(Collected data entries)
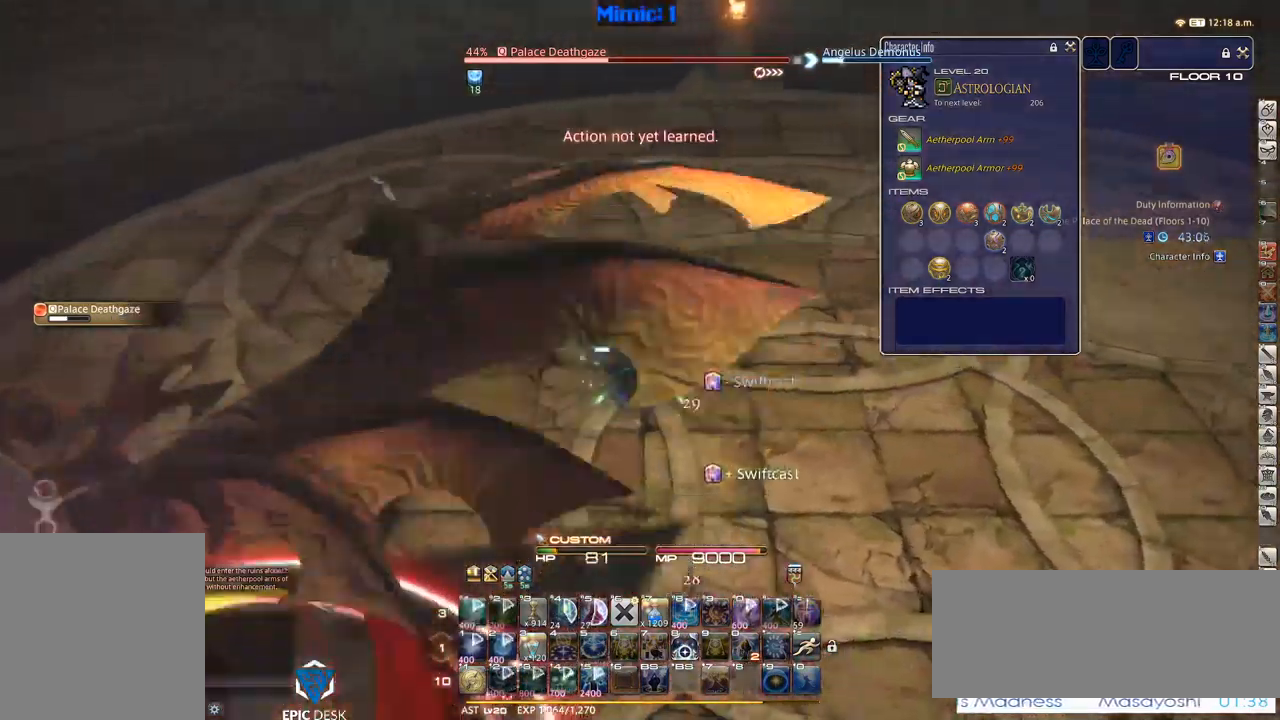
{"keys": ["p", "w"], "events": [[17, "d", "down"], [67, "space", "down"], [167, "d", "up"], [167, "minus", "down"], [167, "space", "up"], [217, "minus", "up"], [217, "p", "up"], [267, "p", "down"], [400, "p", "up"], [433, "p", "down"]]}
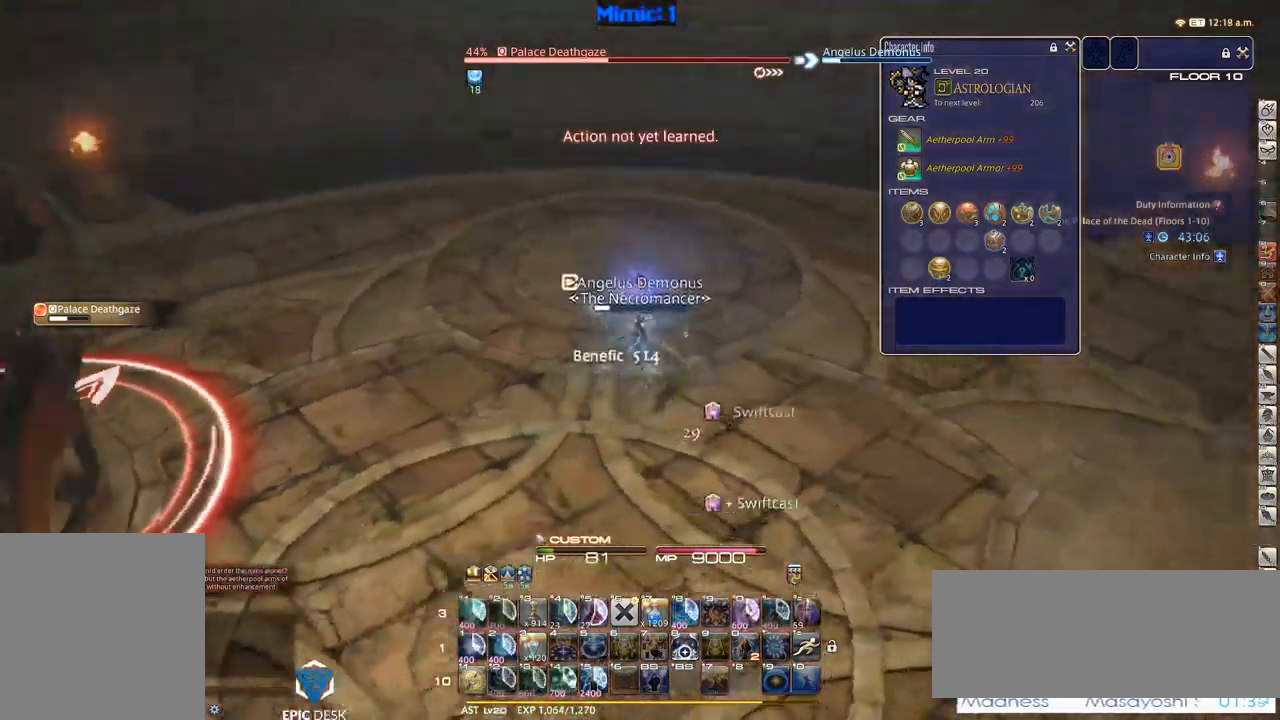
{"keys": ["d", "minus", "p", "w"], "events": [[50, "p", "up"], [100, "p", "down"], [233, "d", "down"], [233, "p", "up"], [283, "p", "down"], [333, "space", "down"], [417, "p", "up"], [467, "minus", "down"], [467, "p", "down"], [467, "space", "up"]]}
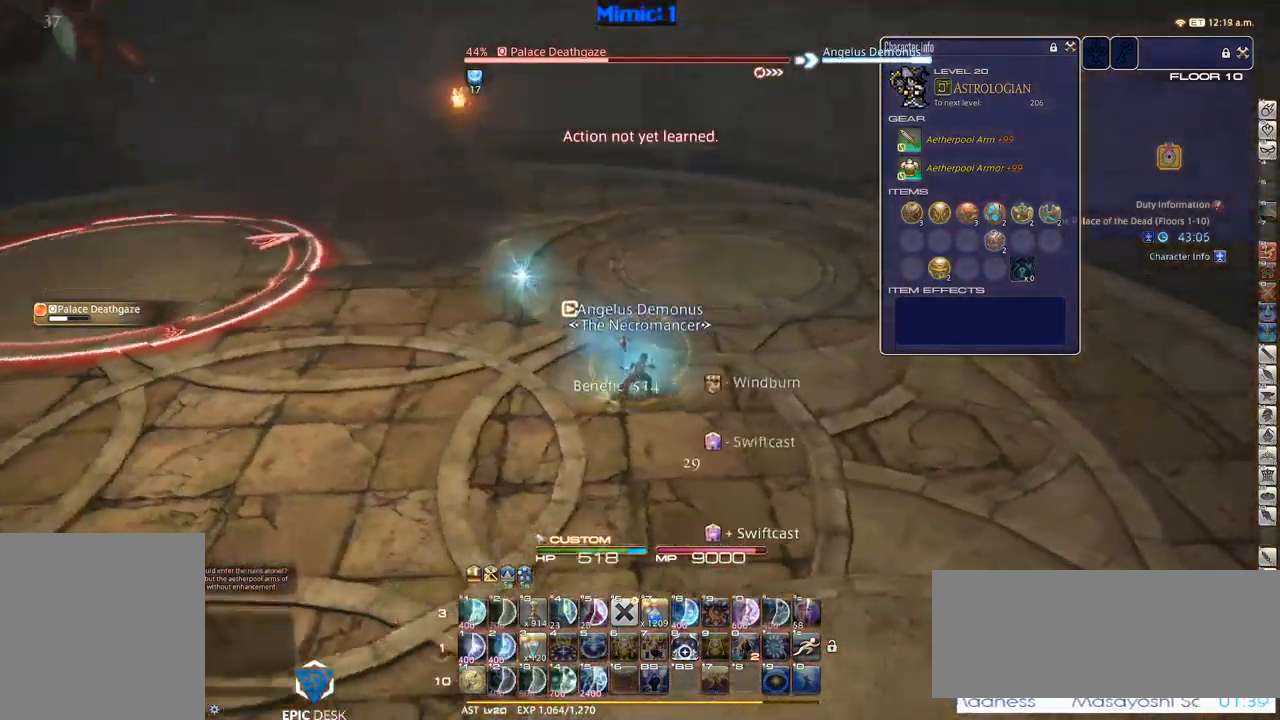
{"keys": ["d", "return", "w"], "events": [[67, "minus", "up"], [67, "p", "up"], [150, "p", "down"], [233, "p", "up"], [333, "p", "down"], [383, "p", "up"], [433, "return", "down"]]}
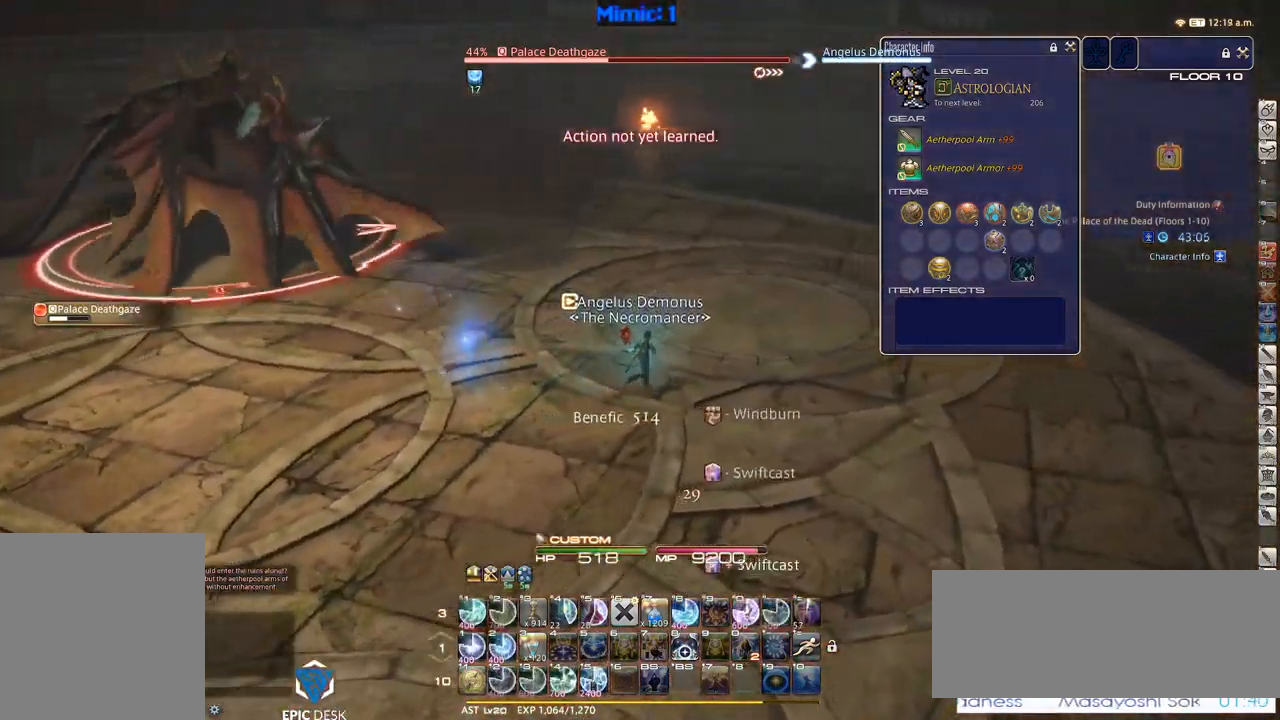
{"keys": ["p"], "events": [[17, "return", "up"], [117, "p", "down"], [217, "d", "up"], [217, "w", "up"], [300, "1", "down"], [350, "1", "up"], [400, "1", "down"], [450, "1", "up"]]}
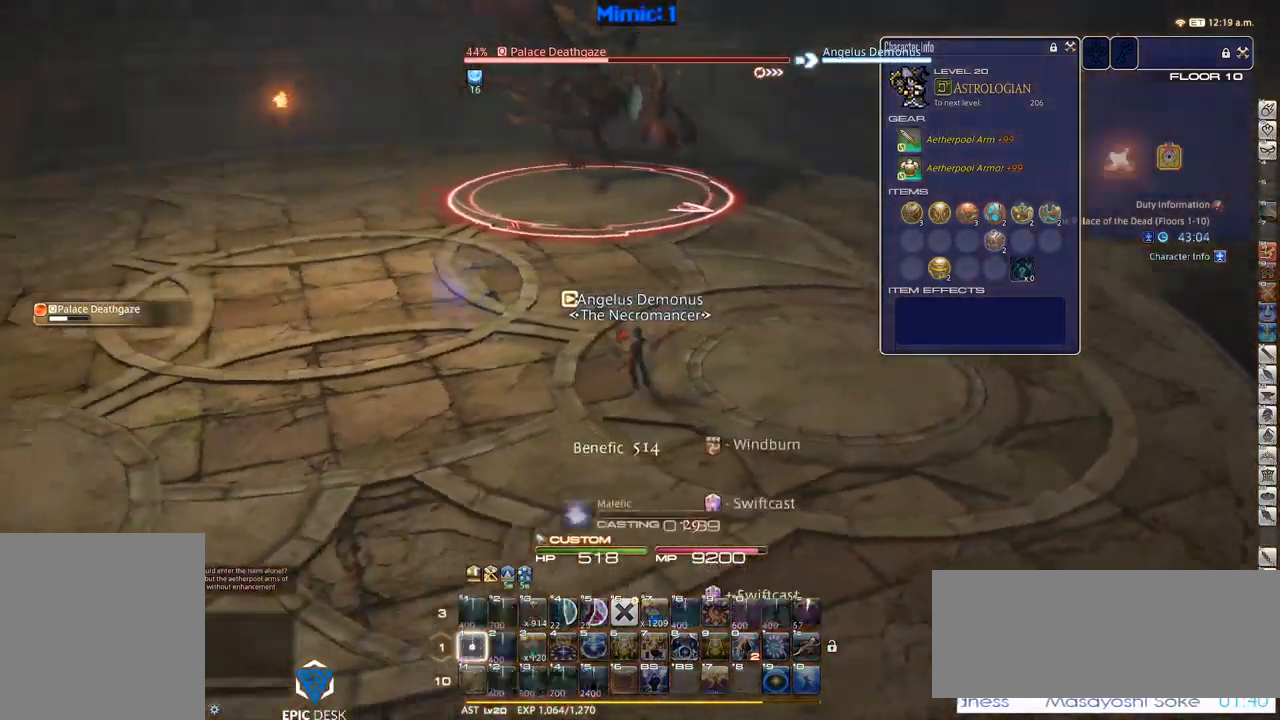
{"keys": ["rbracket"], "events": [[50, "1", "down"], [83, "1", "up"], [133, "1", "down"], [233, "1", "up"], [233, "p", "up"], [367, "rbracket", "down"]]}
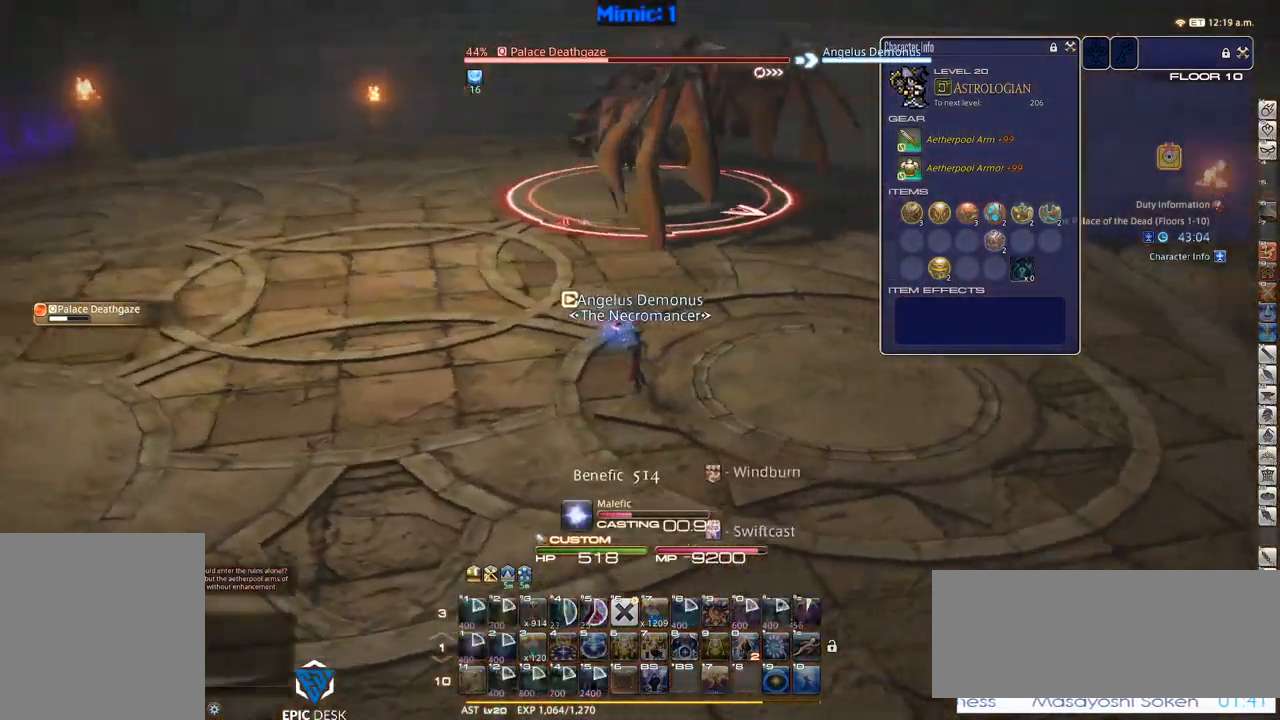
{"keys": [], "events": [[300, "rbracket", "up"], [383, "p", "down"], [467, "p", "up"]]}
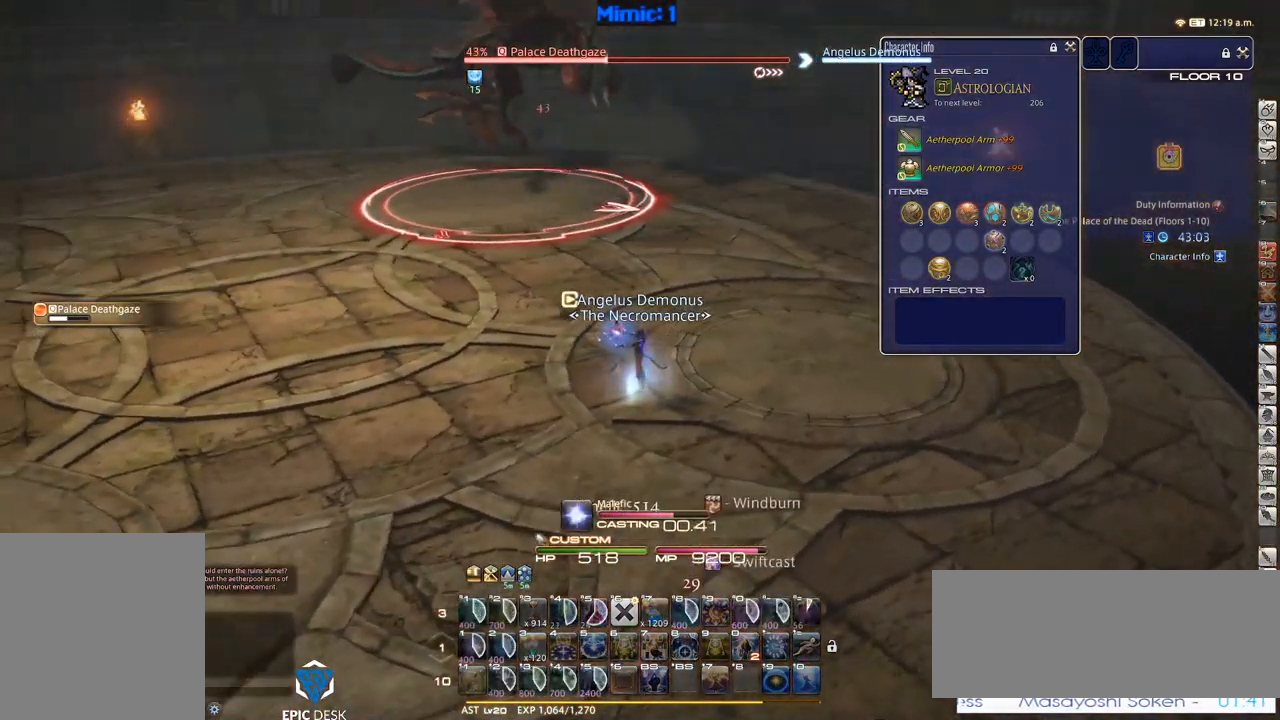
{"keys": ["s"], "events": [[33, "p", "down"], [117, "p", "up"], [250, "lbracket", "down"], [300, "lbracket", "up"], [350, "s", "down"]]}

**REQUIREMENT:** Transcribe all of the entries word for word, but skip any pictures they contain.

**RESPONSE FOR THIS EXERCISE:**
{"keys": ["p", "w"], "events": [[17, "d", "down"], [67, "space", "down"], [167, "d", "up"], [167, "minus", "down"], [167, "space", "up"], [217, "minus", "up"], [217, "p", "up"], [267, "p", "down"], [400, "p", "up"], [433, "p", "down"]]}
{"keys": ["d", "minus", "p", "w"], "events": [[50, "p", "up"], [100, "p", "down"], [233, "d", "down"], [233, "p", "up"], [283, "p", "down"], [333, "space", "down"], [417, "p", "up"], [467, "minus", "down"], [467, "p", "down"], [467, "space", "up"]]}
{"keys": ["d", "return", "w"], "events": [[67, "minus", "up"], [67, "p", "up"], [150, "p", "down"], [233, "p", "up"], [333, "p", "down"], [383, "p", "up"], [433, "return", "down"]]}
{"keys": ["p"], "events": [[17, "return", "up"], [117, "p", "down"], [217, "d", "up"], [217, "w", "up"], [300, "1", "down"], [350, "1", "up"], [400, "1", "down"], [450, "1", "up"]]}
{"keys": ["rbracket"], "events": [[50, "1", "down"], [83, "1", "up"], [133, "1", "down"], [233, "1", "up"], [233, "p", "up"], [367, "rbracket", "down"]]}
{"keys": [], "events": [[300, "rbracket", "up"], [383, "p", "down"], [467, "p", "up"]]}
{"keys": ["s"], "events": [[33, "p", "down"], [117, "p", "up"], [250, "lbracket", "down"], [300, "lbracket", "up"], [350, "s", "down"]]}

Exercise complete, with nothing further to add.